**EXERCISE:**
What the task requires is each entry, restated exactly.

**DATASET RECORDS:**
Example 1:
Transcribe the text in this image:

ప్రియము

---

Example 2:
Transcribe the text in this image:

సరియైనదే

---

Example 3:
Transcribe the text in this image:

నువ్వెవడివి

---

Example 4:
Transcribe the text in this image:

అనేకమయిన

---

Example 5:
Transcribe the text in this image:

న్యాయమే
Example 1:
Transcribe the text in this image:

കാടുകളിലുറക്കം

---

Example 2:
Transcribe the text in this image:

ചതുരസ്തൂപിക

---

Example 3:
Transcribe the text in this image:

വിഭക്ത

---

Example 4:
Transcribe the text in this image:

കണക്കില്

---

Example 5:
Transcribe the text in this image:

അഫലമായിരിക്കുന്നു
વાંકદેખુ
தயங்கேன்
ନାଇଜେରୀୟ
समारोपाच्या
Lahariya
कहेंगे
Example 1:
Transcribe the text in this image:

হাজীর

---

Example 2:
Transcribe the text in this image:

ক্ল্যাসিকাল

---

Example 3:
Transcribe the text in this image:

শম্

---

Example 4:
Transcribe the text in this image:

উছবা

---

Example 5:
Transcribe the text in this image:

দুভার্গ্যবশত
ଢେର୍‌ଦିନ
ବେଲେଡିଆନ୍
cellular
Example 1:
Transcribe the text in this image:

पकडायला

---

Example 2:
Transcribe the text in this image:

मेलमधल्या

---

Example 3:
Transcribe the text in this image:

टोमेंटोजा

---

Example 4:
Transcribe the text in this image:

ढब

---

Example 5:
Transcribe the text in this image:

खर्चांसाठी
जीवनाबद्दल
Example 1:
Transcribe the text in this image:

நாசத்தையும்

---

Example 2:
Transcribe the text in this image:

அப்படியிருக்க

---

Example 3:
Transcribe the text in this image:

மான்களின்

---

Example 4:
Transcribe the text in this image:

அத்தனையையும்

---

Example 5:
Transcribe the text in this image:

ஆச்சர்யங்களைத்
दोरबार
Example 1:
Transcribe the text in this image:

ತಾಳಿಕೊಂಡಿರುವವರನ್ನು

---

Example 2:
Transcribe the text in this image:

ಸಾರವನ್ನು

**RESPONSE TO THIS EXERCISE:**
Example 1:
Transcribe the text in this image:

ప్రియము

---

Example 2:
Transcribe the text in this image:

సరియైనదే

---

Example 3:
Transcribe the text in this image:

నువ్వెవడివి

---

Example 4:
Transcribe the text in this image:

అనేకమయిన

---

Example 5:
Transcribe the text in this image:

న్యాయమే
Example 1:
Transcribe the text in this image:

കാടുകളിലുറക്കം

---

Example 2:
Transcribe the text in this image:

ചതുരസ്തൂപിക

---

Example 3:
Transcribe the text in this image:

വിഭക്ത

---

Example 4:
Transcribe the text in this image:

കണക്കില്

---

Example 5:
Transcribe the text in this image:

അഫലമായിരിക്കുന്നു
વાંકદેખુ
தயங்கேன்
ନାଇଜେରୀୟ
समारोपाच्या
Lahariya
कहेंगे
Example 1:
Transcribe the text in this image:

হাজীর

---

Example 2:
Transcribe the text in this image:

ক্ল্যাসিকাল

---

Example 3:
Transcribe the text in this image:

শম্

---

Example 4:
Transcribe the text in this image:

উছবা

---

Example 5:
Transcribe the text in this image:

দুভার্গ্যবশত
ଢେର୍‌ଦିନ
ବେଲେଡିଆନ୍
cellular
Example 1:
Transcribe the text in this image:

पकडायला

---

Example 2:
Transcribe the text in this image:

मेलमधल्या

---

Example 3:
Transcribe the text in this image:

टोमेंटोजा

---

Example 4:
Transcribe the text in this image:

ढब

---

Example 5:
Transcribe the text in this image:

खर्चांसाठी
जीवनाबद्दल
Example 1:
Transcribe the text in this image:

நாசத்தையும்

---

Example 2:
Transcribe the text in this image:

அப்படியிருக்க

---

Example 3:
Transcribe the text in this image:

மான்களின்

---

Example 4:
Transcribe the text in this image:

அத்தனையையும்

---

Example 5:
Transcribe the text in this image:

ஆச்சர்யங்களைத்
दोरबार
Example 1:
Transcribe the text in this image:

ತಾಳಿಕೊಂಡಿರುವವರನ್ನು

---

Example 2:
Transcribe the text in this image:

ಸಾರವನ್ನು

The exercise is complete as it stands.